Symantec Acquires PGP, GuardianEdge


Symantec is plunging into the encryption and key management space after it signed a deal agreeing to acquire e-mail and data encryption companies PGP and GuardianEdge Technologies.

Under the terms of the agreement, Symantec will purchase PGP for approximately $300 million in cash, and GuardianEdge for about $70 million in cash. The deal is expected to close some time during June quarter, however agreements are subject to variable closing conditions, such as regulatory approvals.

The move further solidifies Symantec as a competitive player in the data protection space, and could position the company as a market leader in the encryption arena. Specifically, the acquisition gives Symantec access to an array of data protection and encryption technologies including full disk, removable media, e-mail, file, folder and smartphone, in addition to its existing endpoint security, data loss prevention, and gateway security offerings.

Symantec executives reinforced that both acquisitions gave the company the ability to offer a comprehensive encryption and DLP solution for protecting data in the cloud, and on the endpoint, network and storage systems.

"As information becomes increasingly mobile, it's essential to take an information-centric approach to security," said Francis DeSouza, Symantec senior vice president of the enterprise security group, in a statement. "With these acquisitions, we can further protect information by using encryption in an intelligent and policy-driven way to give the right users access to the right information, enabling the trust that individuals and organizations need to operate confidently in an information-driven world."

Executives say that the duel acquisitions provide up-sell and cross-sell opportunities both for Symantec's sales team and for its channel partners. PGP's customer base runs the gamut from enterprise, to mid-tier and SMB. GuardianEdge, which is already an existing Symantec technology partner, has a vertical niche in the government sector.

Once the acquisitions are finalized, both PGP and Guardian Edge will become part of the Symantec Enterprise Security Group, headed by DeSouza.

Also following the close of both transactions, Symantec plans to take key features and functionalities from each of the companies' offerings and standardize them on the PGP key management platform in an effort to create a uniform centralized policy and key management capabilities across the entirety of its encryption product line.

Symantec also has designs to integrate the PGP key management platform into the Symantec Protection Center, which provides customers access to information and reports on threat, security and operational dashboards.

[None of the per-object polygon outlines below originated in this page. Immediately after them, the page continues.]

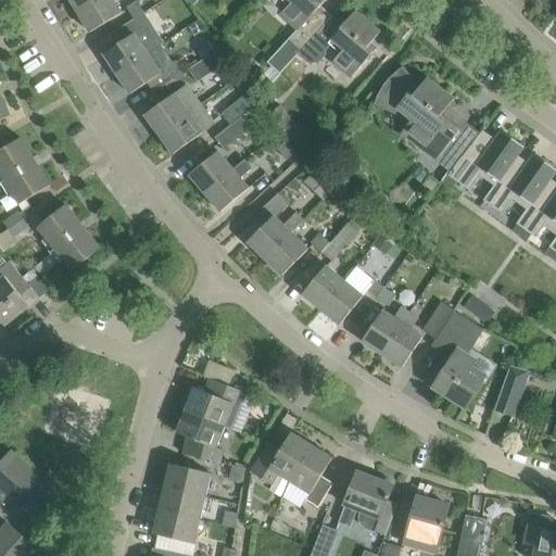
[(70,0),(78,12),(97,0),(70,0)]
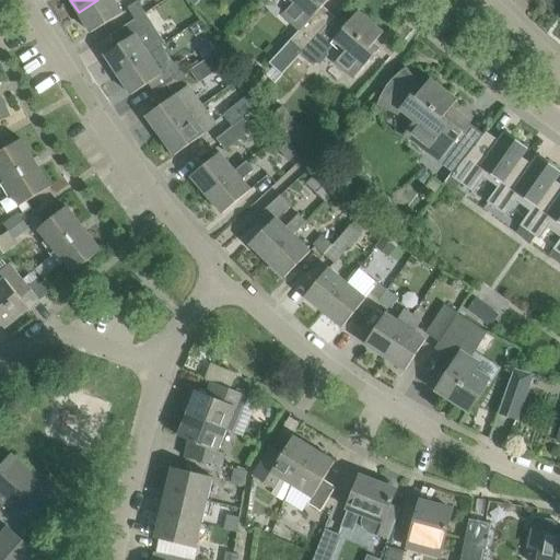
[(113,0),(97,0),(79,12),(91,33),(121,14),(113,0)]
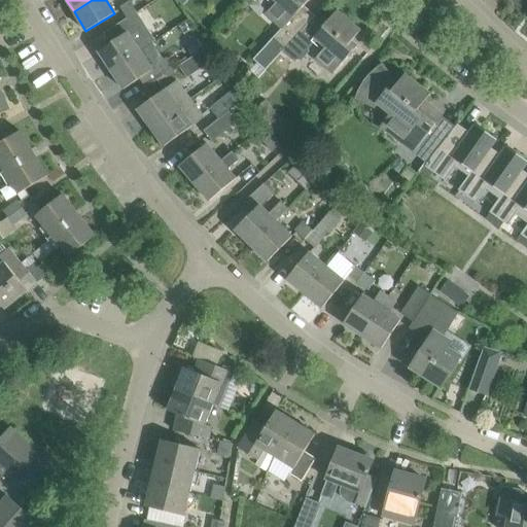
[(119,7),(127,18),(128,19),(137,11),(130,0),(119,7)]
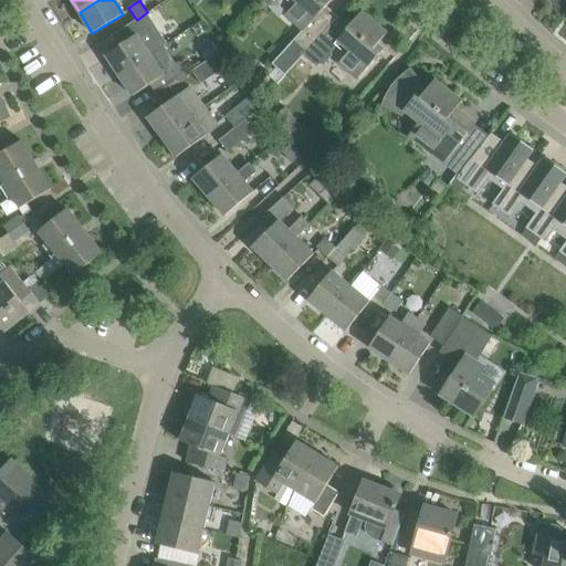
[(284,76),(303,55),(322,35),(337,19),(336,18),(335,19),(332,16),(324,16),(321,13),(332,0),(287,0),(293,4),(283,16),(301,32),(272,64),(284,76)]
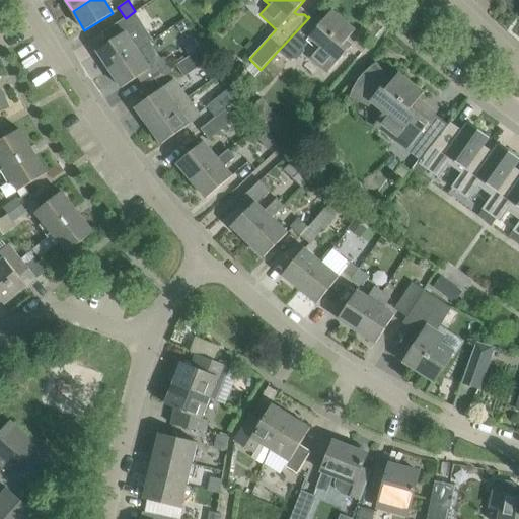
[(97,51),(109,69),(139,50),(154,40),(135,11),(126,18),(125,17),(102,32),(109,43),(97,51)]
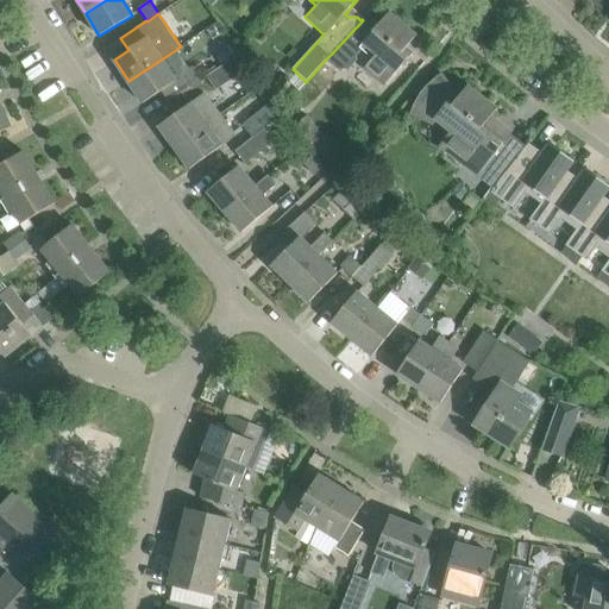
[(369,14),(363,20),(346,38),(326,60),(338,70),(350,69),(357,61),(356,55),(364,45),(376,55),(365,68),(385,86),(408,58),(402,52),(416,36),(389,13),(380,24),(369,14)]
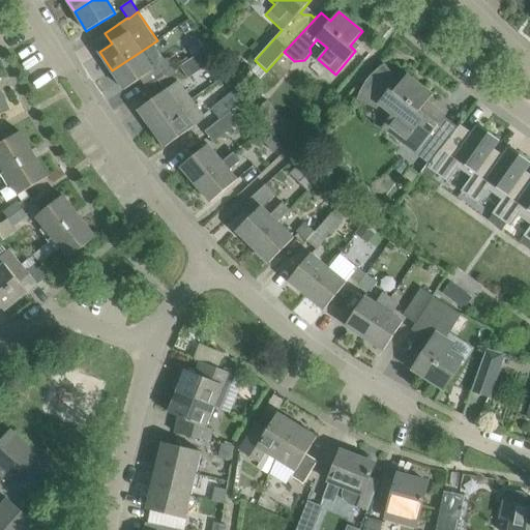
[(180,66),(188,79),(217,59),(209,47),(180,66)]
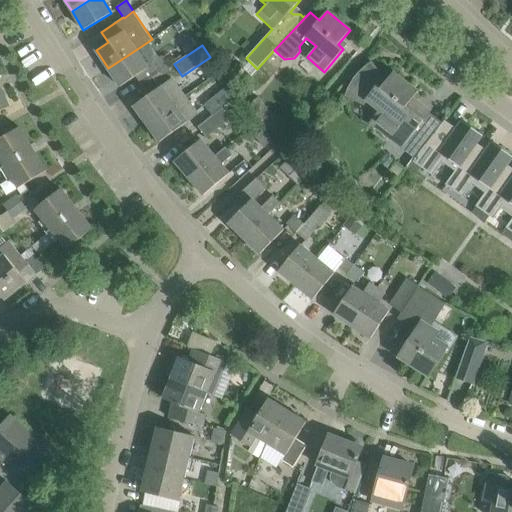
[(137,49),(108,68),(120,87),(150,67),(137,49)]
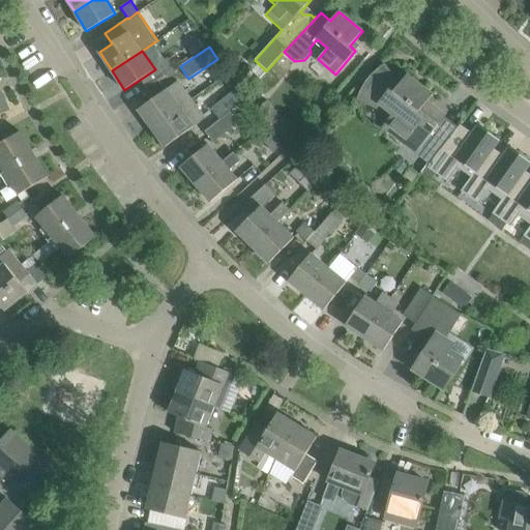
[(157,64),(165,74),(175,66),(168,57),(157,64)]
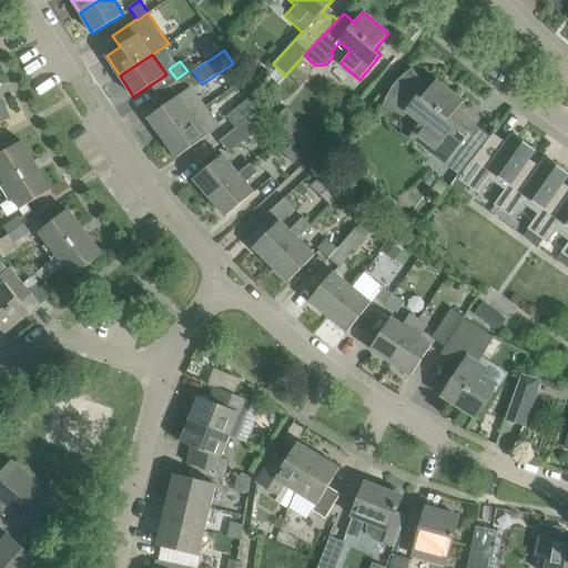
[(406,113),(419,123),(408,135),(425,150),(432,155),(438,146),(466,168),(470,163),(484,145),(449,119),(463,102),(435,81),(429,90),(419,80),(413,70),(403,78),(395,85),(388,95),(384,107),(405,115),(406,113)]
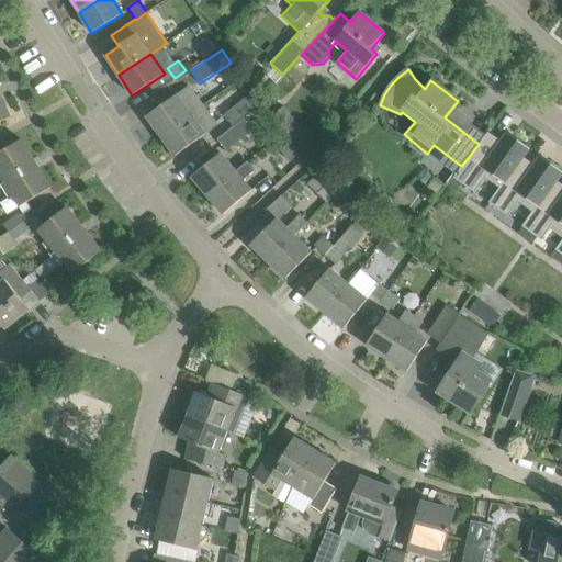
[(146,116),(160,136),(202,105),(188,86),(146,116)]
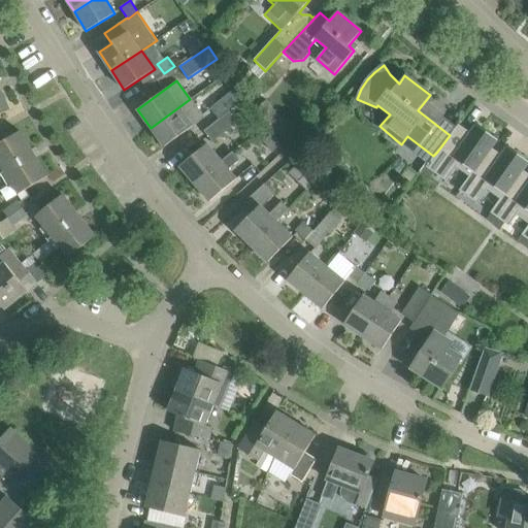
[(219,120),(229,111),(244,99),(235,88),(209,108),(219,120)]
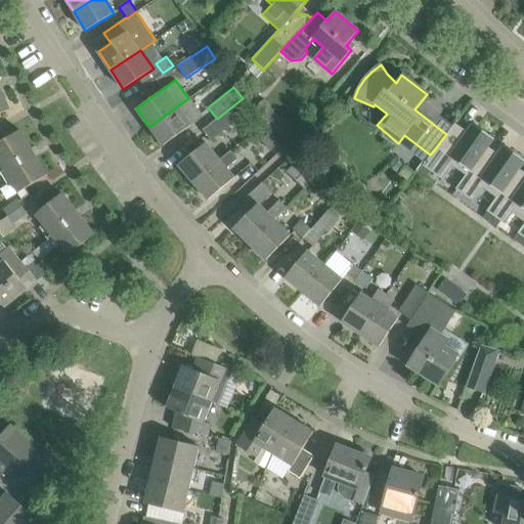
[(0,114),(10,110),(0,89),(0,114)]
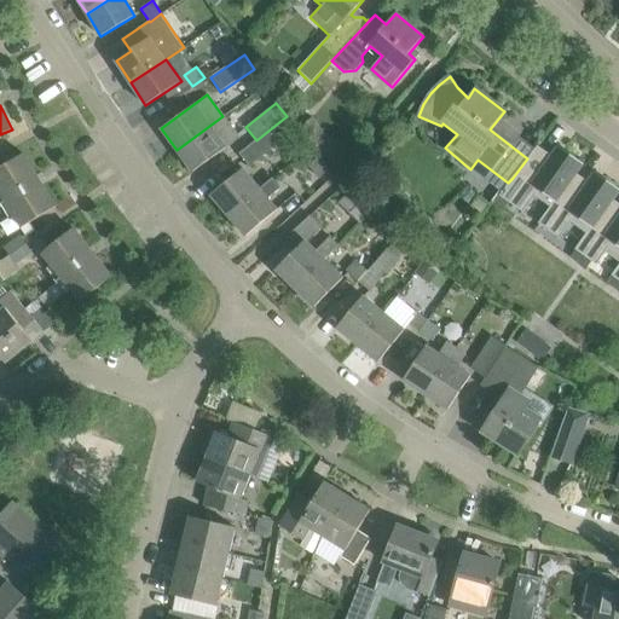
[(223,116),(177,150),(194,172),(238,139),(223,116)]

Integrating the PGP key management platform is also aimed at simplifying and easing the management of endpoint security, DLP and gateway security products, which are also incorporated into the Symantec Protection Center.

Executives and security experts say that encryption is becoming a business-critical technology as the security environment increasingly becomes more information-centric and federal and state regulations, such as the HITECH Data Protection Act and state encryption laws, become more stringent.

Jon Oltsik, principal analyst for the Enterprise Strategy Group, said in a statement that the addition of PGP and GuardianEdge will give Symantec a geographically-dispersed install base, a PKI SaaS offering, a strong government presence and a wide range of encryption coverage that spans the mobile and mainframe spaces, among other things.

However, Symantec isn't the only security giant to take a stab at PGP. McAfee, then known as Network Associates, also acquired the struggling encryption company in 2001, but sold off the assets of the PGP product line in 2002
to an independent firm after PGP founder Phil Zimmerman left. The company later became the PGP Corporation.